May/June 2017: Buster Williams (Festival Edition)
Artie Shaw: Highlights from Self Portrait
Written by: Ross Porter“The King of Swing,” Artie Shaw, was one of the most colourful and popular jazz musicians in the 1930s and 1940s. Shaw was also opinionated, litigious, and cantankerous, but more importantly he possessed a brilliant mind and was a gifted musician. He was married eight times, and his wives included Betty Kern (the daughter of composer Jerome Kern), novelist Kathleen Winsor, and actresses Lana Turner, Ava Gardner, and Evelyn Keyes. This made him a great subject for the 1985 Academy Award-winning documentary, Time Is All You’ve Got, by Toronto filmmaker Brigitte Berman.
Artie was born Arthur Arshawsky, the son of immigrant parents who worked in the clothing business in New York City. When he was fourteen, he taught himself to play the sax, and a few months later the clarinet. At age fifteen, Shaw left home to play music full time. In the late 1930s, he formed his own band, and was one of the first bandleaders to include a string section in his orchestra.
Shaw’s music helped to define the swing era and in the process he sold more than 100 million records. He soon acquired his title “King of Swing,” and at the peak of his popularity he was earning $60,000 a week. His first hit, “Begin the Beguine,” was intended to be a B-side of a recording. But fans loved it so much, it topped the charts for six weeks in 1938. It made Shaw famous at the age of twenty-eight. Unhappy with stardom, Shaw walked away from the music business on several occasions, each time reinventing his musical approach. He finally retired from performing in 1954 at age forty-four when he put the clarinet away for good. Shaw said he stepped down for his survival and sanity, because he could no longer play the perfect music he heard in his head.
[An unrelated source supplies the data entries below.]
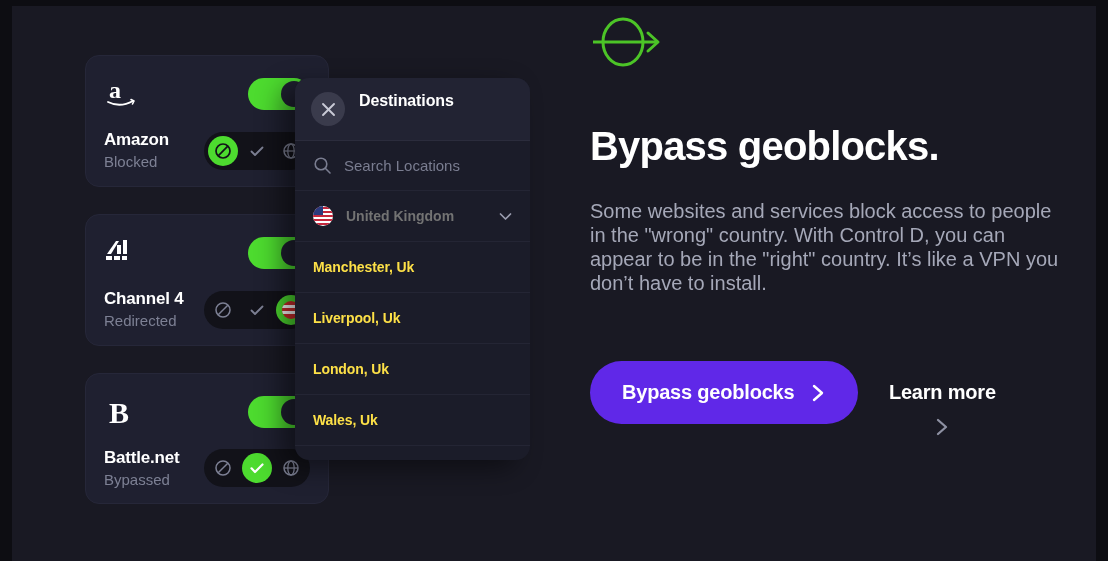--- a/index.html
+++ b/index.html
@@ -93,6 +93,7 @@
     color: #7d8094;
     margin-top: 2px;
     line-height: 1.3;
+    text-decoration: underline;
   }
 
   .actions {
Self Portrait [Bluebird RCA #63845] consists of fourteen tracks pulled from a larger, five-CD box set compiled by Shaw in 2001. The selections were recorded between 1937 and 1954 and include his most famous songs, “Nightmare,” “Begin the Beguine,” “Stardust,” and “Frenesi.”
Unlike the other band themes of his time, his 1938 theme song, “Nightmare,” is neither bouncy nor upbeat; instead it is dark and brooding, and Shaw’s clarinet sounds delightfully ominous.
Shaw achieved much of his success by swinging the American songbook of the era. He took the best standards and gave them a classic form. His interpretation of Gershwin’s “Summertime” is open-minded and endlessly fascinating. Shaw’s need or desire to surprise people musically was one of his most appealing qualities as a musician.
“Any Old Time” features Billie Holiday on vocals. Shaw hired her as a singer at a time when most white bandleaders refused to hire blacks.
The album’s standout track is the striking “Frenesi,” a song by Alberto Dominguez that Shaw heard when he disappeared for two months to Mexico in the fall of 1939. His playing is highly musical but the real innovation rests with the string arrangement. Pleasing surprises are the inclusion of “Scuttlebutt” and “Bewitched, Bothered and Bewildered” from the 1954 sessions by the Gramercy Five. The big band era was certainly over by then, knocked out of the ring by rock and roll, but Shaw resurfaced that year, for the last time, with a compact bop-sounding group that featured Hank Jones on piano. It was his last recording.